▶ **Instruction**:
Once you find the line with "experienced improved quality" in the entries below, print it and each line after it up to and including the line with "credit, but it won't be able to do anything f", exactly, without pictures.

▶ **Provided information**:

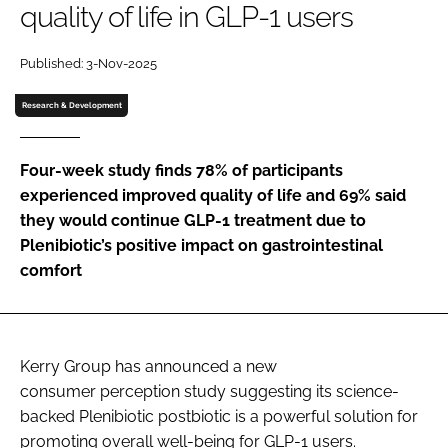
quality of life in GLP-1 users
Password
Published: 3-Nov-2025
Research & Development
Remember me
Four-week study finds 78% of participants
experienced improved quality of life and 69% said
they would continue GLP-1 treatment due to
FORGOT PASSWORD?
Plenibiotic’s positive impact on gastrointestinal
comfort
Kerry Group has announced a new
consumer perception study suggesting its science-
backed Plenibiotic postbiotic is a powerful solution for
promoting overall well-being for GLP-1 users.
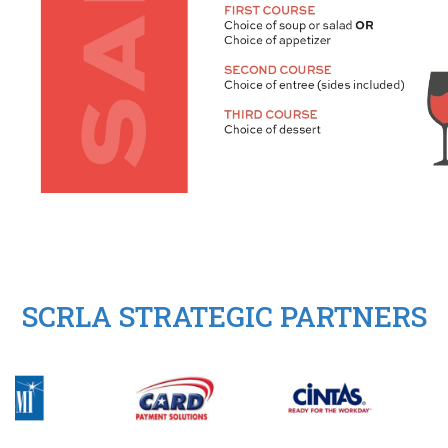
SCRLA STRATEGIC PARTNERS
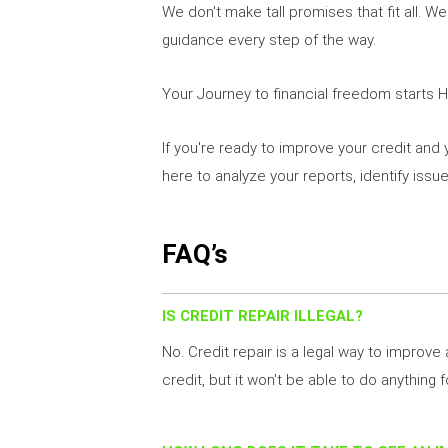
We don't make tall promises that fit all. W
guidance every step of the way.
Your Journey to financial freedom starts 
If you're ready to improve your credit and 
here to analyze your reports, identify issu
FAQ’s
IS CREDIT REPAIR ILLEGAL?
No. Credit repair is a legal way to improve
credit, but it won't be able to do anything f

--

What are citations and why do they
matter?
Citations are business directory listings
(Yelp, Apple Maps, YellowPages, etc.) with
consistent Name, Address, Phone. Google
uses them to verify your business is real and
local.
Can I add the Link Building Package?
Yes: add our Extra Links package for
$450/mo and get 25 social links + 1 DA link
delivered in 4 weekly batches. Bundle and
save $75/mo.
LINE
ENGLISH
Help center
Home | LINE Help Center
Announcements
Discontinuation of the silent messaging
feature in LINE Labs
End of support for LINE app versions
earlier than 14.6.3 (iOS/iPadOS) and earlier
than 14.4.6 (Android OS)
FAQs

* * *

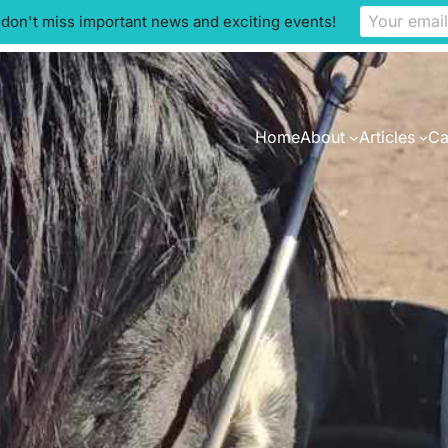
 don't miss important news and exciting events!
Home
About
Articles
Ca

▶ **Exercise response**:
experienced improved quality of life and 69% said
they would continue GLP-1 treatment due to
FORGOT PASSWORD?
Plenibiotic’s positive impact on gastrointestinal
comfort
Kerry Group has announced a new
consumer perception study suggesting its science-
backed Plenibiotic postbiotic is a powerful solution for
promoting overall well-being for GLP-1 users.
SCRLA STRATEGIC PARTNERS
We don't make tall promises that fit all. W
guidance every step of the way.
Your Journey to financial freedom starts 
If you're ready to improve your credit and 
here to analyze your reports, identify issu
FAQ’s
IS CREDIT REPAIR ILLEGAL?
No. Credit repair is a legal way to improve
credit, but it won't be able to do anything f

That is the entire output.